Review by kenethlevine
Special Collaborator Prog-Folk Team

4 stars Most "lost classics" at least had their day to be judged by more than just greedy capitalists, although one could argue that many of these received so little exposure and promotion that they were essentially deep sixed until the CD/MP3 era. But here before us we have an unloved and roundly rejected psych-folk offering that sat dormant for 37 years in the undignified time capsules of dusty attics and thrift stores...until its accidental discovery by someone with enough interest and influence to right earlier wrongs.

O.W.L is really writer, singer, and visionary Stephen Titra and his Chicago-based collective of skilled musicians formed around 1968, who performed live at local venues for several years. Titra's influence was more ancient Western European than American midwestern, so even the polished wee hours studio sessions of 1971 failed to impress some of the eminent record labels of the day, and the tapes languished.

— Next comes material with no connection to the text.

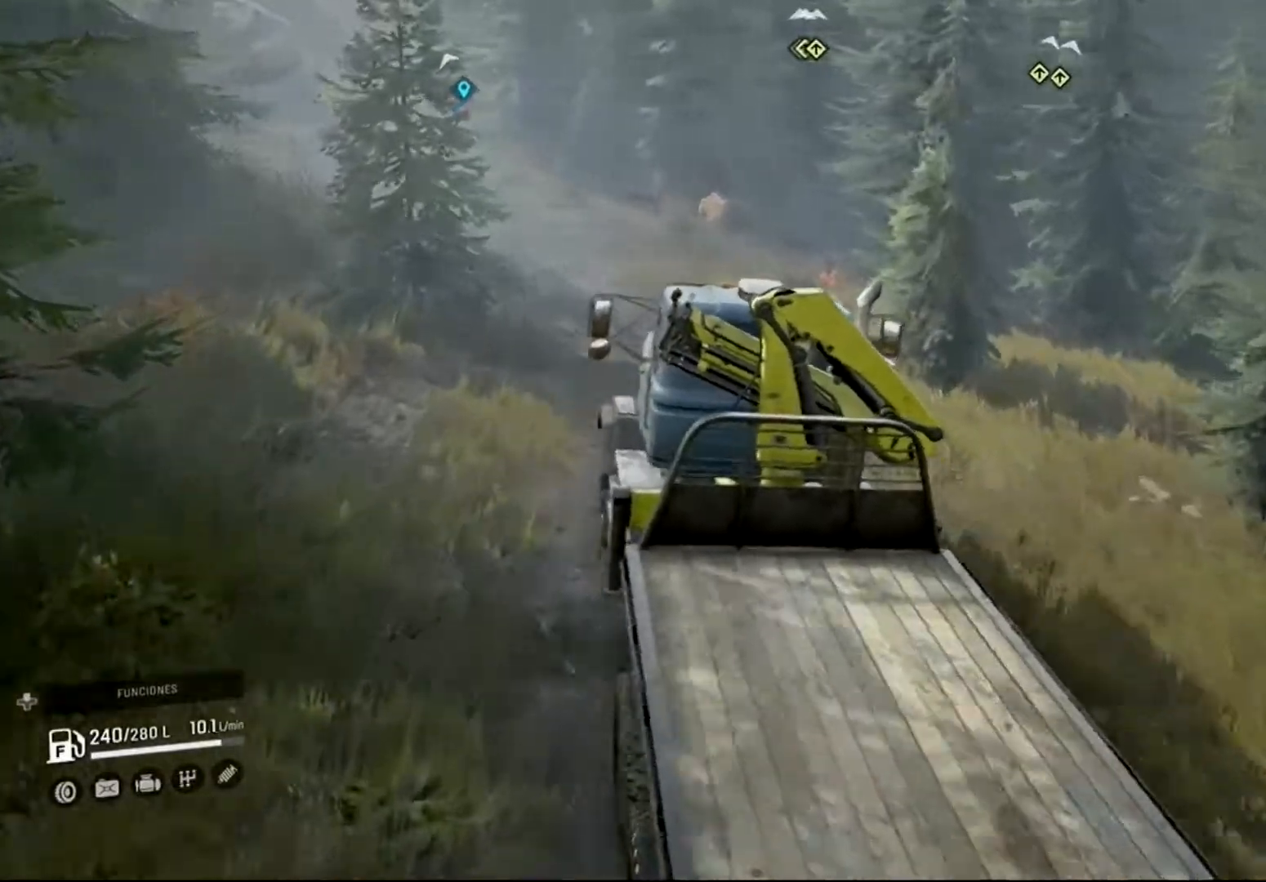
{"buttons": ["R2"], "left_stick": "up-left", "right_stick": "center", "events": [[333, "left_stick", "up-left"]]}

I'm not saying this isn't of its time, but it also seems so self contained, in its own atmosphere in which sound waves do not necessarily adhere to the laws of physics or memory. The tasteful vocals, flute, string, and keyboard arrangements exude both fragility and resilience, and a faith in themselves to weather the coming decades of isolation.

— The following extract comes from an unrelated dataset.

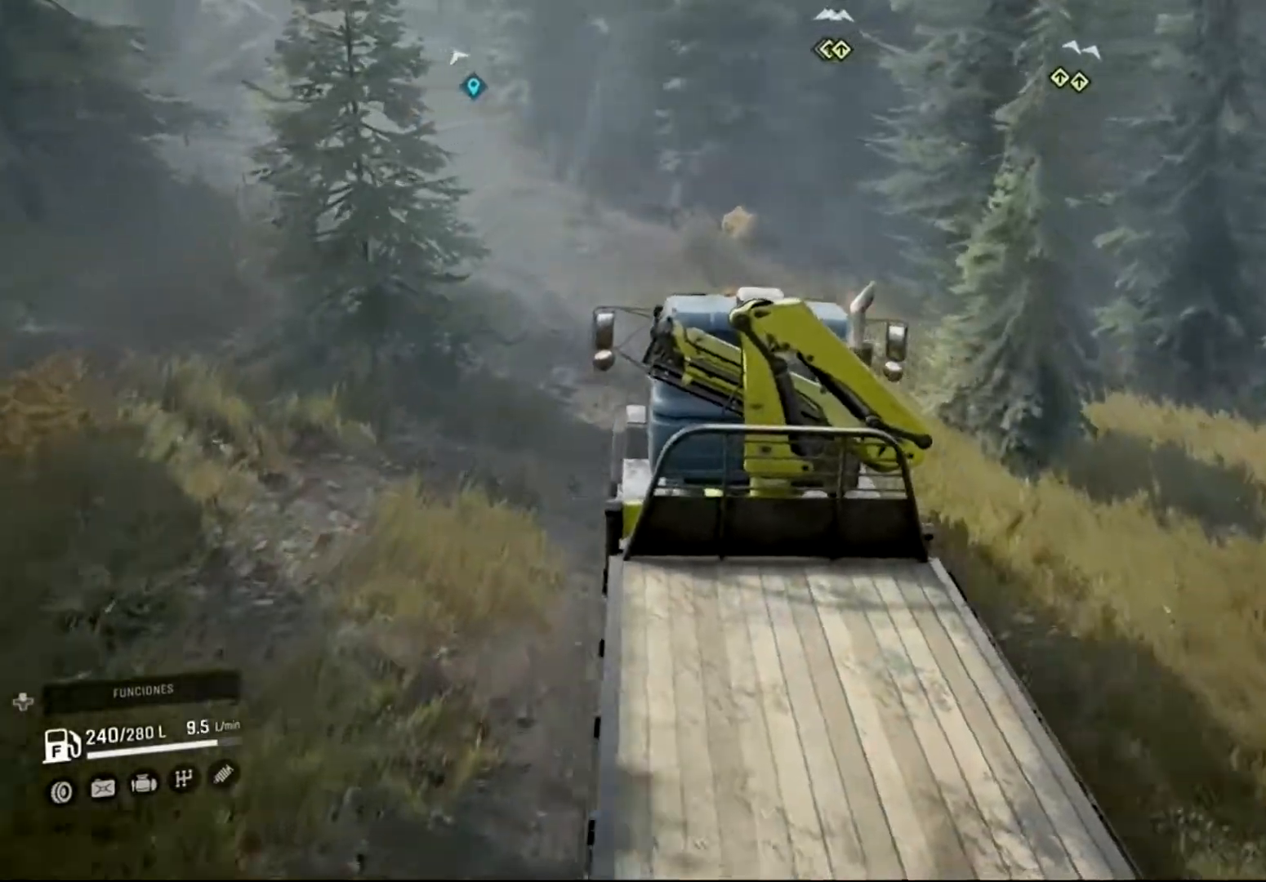
{"buttons": ["R2"], "left_stick": "center", "right_stick": "center", "events": [[366, "left_stick", "center"]]}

Most of the songs here are on the mellow side, with Olde English folk influences, the best of these being the trad-influenced "Tale of the Crimson Knight" and the hypnotically astounding "On the Wings of Gabriel". Of the 2 or 3 uptempo numbers, "Midnight Carnival", at 8 plus minutes, would be of most interest to prog folk fans, with its shifting phases and eerie motifs, but the bombastic "Everyman and the Philosopher King" is equally impressive.

Several otherwise simple folk tunes are embellished by expressive bass and jazzy electric piano, notably "Be Alive" and "Breton Landscape", both of which refuse to choose the road well travelled with their warm melodies. For points of reference if not outright influences, I would look to the mellow side of early KING CRIMSON as well as PEARLS BEFORE SWINE, TIR NA NOG, MAGNA CARTA, SIMON AND GARFUNKEL, NICK DRAKE, FOREST, FAIRPORT CONVENTION, and STRAWBS.

Those into prog folk or early pastoral psych music would be wise to pick up the sole recorded work of O.W.L.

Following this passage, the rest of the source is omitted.